3. “Il disagio economico è più elevato per i membri delle famiglie più giovani. Considerando tutti gli appartenenti alle famiglie con capofamiglia di età non superiore ai 30 anni, oltre una persona su tre è in condizione di basso reddito (solo una su dieci alla fine degli anni Ottanta)”.

4. Sono sempre i giovani a pagare lo scotto maggiore in questi anni di vacche magre. “L’indebolimento, dagli anni Novanta, dell’economia italiana ha gravato in particolare sui più giovani: sono aumentate le opportunità di ingresso nel mercato del lavoro, ma le carriere lavorative sono diventate più intermittenti e i livelli retributivi iniziali inferiori a quelli dei coetanei di generazioni precedenti, nonostante il più alto livello di istruzione”. I giovani – outsider – sono più preparati di coloro che hanno il lavoro – insider – ma stanno fuori dal recinto e appena si avvicinano, vengono proposti loro contratti capestro. Precari a vita. Senza progetto. Senza futuro. Giusto che colgano al volo le offerte di lavoro all’estero.

5. “Le generazioni più giovani hanno risposto a questo indebolimento della capacità di generare reddito rinviando l’uscita dalla famiglia di origine. Tra la fine degli anni Ottanta e l’inizio degli anni Duemila la quota di giovani tra i 25 e i 34 anni che viveva ancora nella famiglia di origine è raddoppiata, da poco più di un quarto a circa la metà. Questi giovani hanno beneficiato delle migliori condizioni economiche dei loro genitori: il loro reddito equivalente è stato in media superiore a quello dei coetanei che avevano formato una nuova famiglia”. Chi ha i genitori agiati se la cava. Per gli altri c’è Mastercard (e il debito futuro aumenta).

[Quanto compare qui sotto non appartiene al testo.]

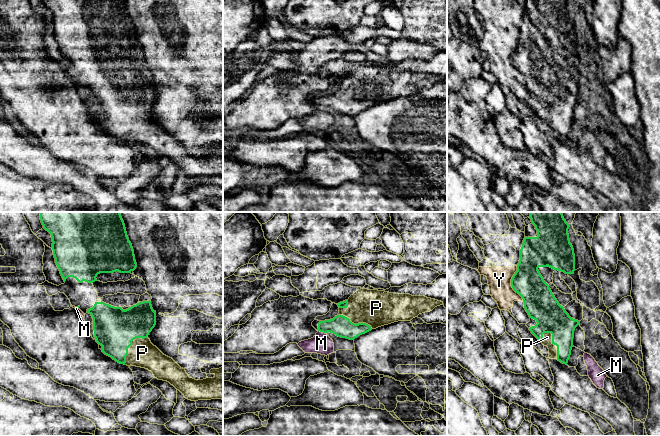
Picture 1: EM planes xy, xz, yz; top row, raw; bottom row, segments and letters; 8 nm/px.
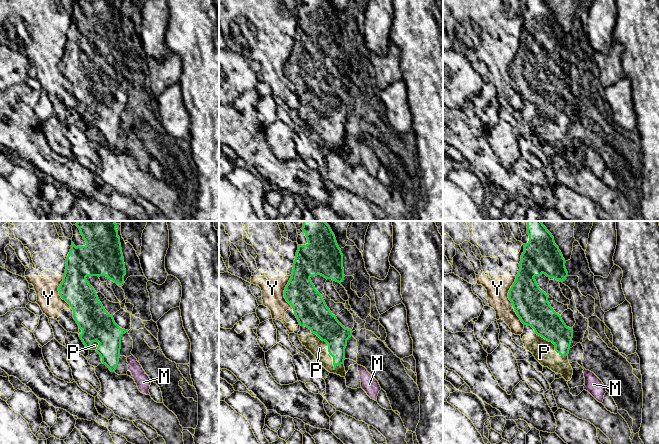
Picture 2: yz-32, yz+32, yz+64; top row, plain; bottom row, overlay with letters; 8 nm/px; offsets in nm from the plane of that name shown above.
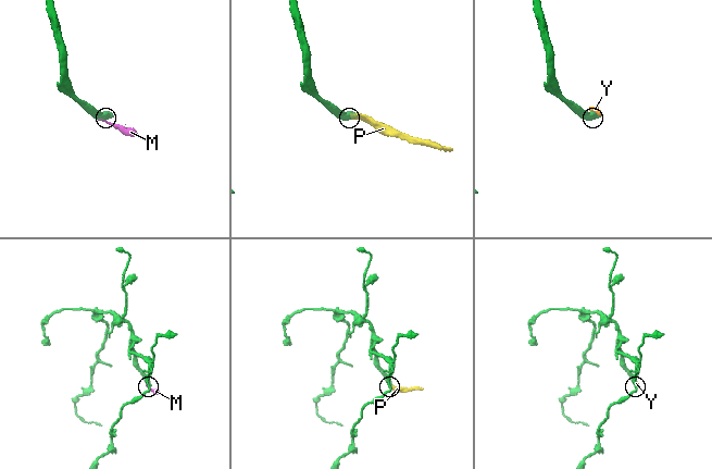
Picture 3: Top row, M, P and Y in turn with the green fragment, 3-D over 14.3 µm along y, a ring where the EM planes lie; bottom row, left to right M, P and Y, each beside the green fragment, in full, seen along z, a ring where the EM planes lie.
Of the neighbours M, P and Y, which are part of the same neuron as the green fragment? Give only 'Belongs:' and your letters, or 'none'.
Belongs: P

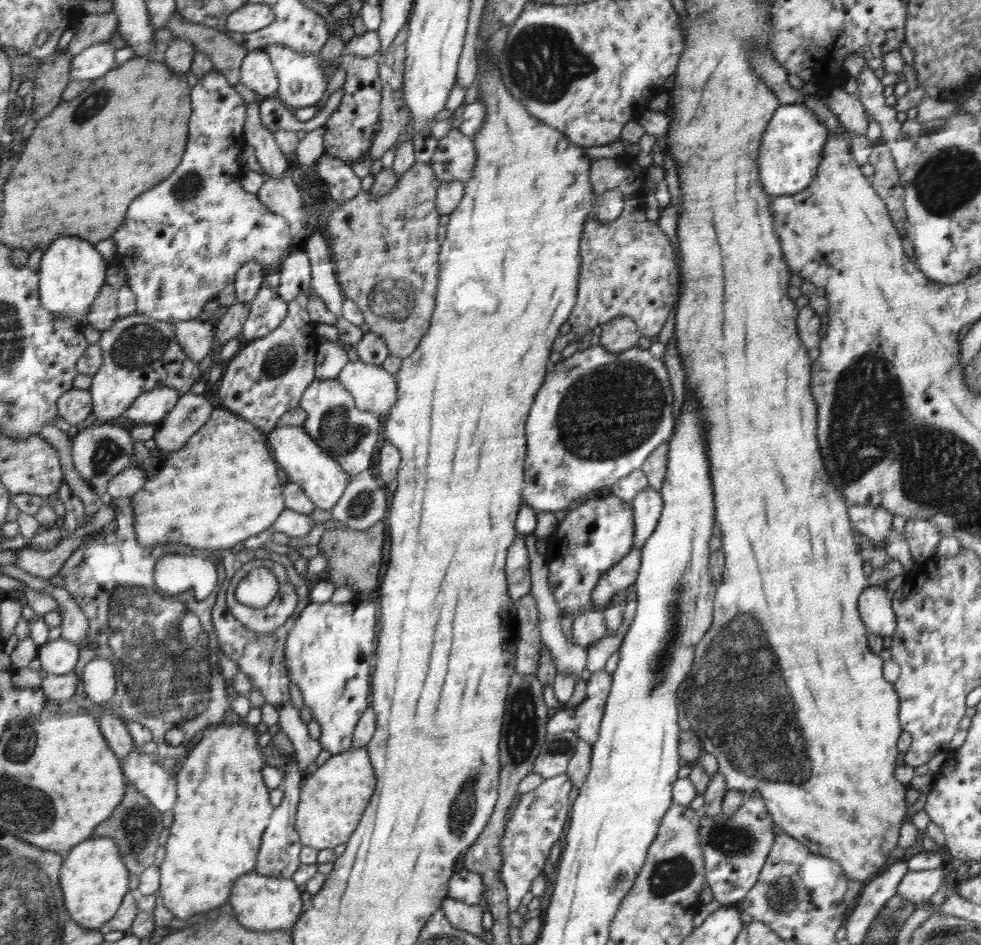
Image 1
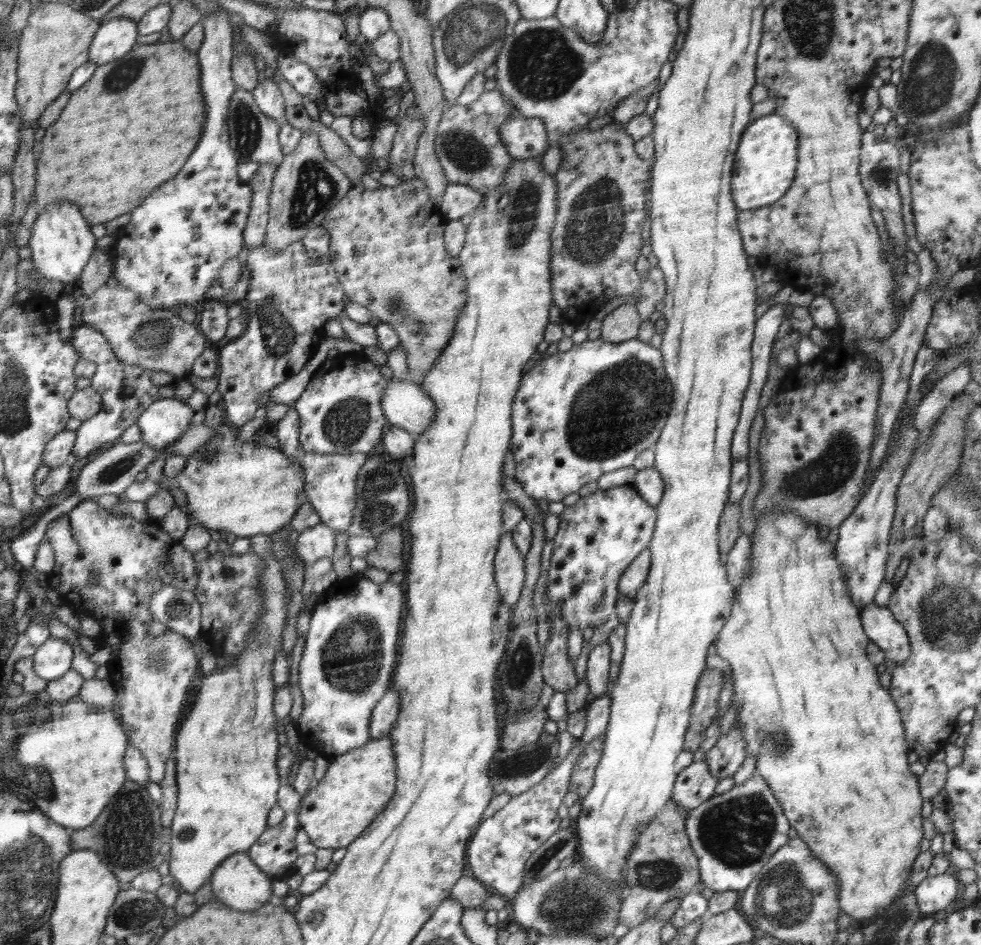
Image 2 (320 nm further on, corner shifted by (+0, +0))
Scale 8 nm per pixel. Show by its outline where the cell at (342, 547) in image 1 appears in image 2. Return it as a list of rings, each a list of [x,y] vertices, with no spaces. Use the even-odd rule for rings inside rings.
[[[393,527],[382,532],[376,538],[376,547],[366,558],[368,565],[384,570],[385,572],[397,573],[402,571],[404,560],[402,560],[402,532],[400,528]]]

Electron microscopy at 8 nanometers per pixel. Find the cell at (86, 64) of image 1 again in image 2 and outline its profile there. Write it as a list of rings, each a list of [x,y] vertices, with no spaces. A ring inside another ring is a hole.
[[[128,17],[111,18],[110,21],[99,23],[99,30],[91,43],[90,60],[99,68],[108,62],[120,59],[137,44],[138,37],[137,22]]]

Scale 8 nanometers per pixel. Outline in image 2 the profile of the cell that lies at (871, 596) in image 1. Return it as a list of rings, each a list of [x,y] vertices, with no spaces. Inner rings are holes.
[[[868,605],[861,612],[861,623],[869,640],[884,652],[886,661],[898,665],[910,656],[908,633],[887,607]]]

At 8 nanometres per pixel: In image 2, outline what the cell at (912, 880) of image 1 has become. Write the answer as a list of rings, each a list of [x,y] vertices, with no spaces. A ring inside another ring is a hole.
[[[955,874],[926,877],[913,890],[923,917],[941,916],[950,911],[958,898],[958,882]]]

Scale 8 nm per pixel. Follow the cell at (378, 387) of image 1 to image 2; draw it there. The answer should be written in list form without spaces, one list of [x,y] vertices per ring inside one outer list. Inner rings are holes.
[[[392,378],[383,396],[383,411],[388,422],[406,429],[418,438],[436,416],[435,403],[418,383]]]

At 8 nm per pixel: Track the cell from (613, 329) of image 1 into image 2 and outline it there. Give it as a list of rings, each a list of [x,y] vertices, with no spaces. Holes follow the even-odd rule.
[[[620,305],[602,321],[601,338],[609,343],[619,343],[637,338],[642,318],[635,305]]]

Cosa rimane ai giovani? Una bella eredità! Però bisogna aspettare, perchè in Italia si vive a lungo: “Le generazioni più giovani possono inoltre attendersi una maggiore ricchezza ereditata per via della riduzione del numero medio di figli. Nel 2014 circa un terzo delle famiglie ha dichiarato di aver ricevuto un lascito; la ricchezza di queste famiglie, per le quali i lasciti rappresentano in media il 60 per cento del patrimonio netto, è più del doppio di quella dei nuclei che hanno dichiarato di non aver ricevuto eredità o donazioni”.

Non è bello vivere in un Paese dove le speranze maggiori risiedono nella futura eredità (Pietro Maso circola liberamente). Gli economisti della Banca d’Italia concludono mestamente così: “Il maggior valore della ricchezza ereditata e il crescente ruolo della famiglia di origine nello spiegare le differenze di reddito tra i più giovani comportano una più forte persistenza delle disuguaglianze di benessere tra generazioni successive”.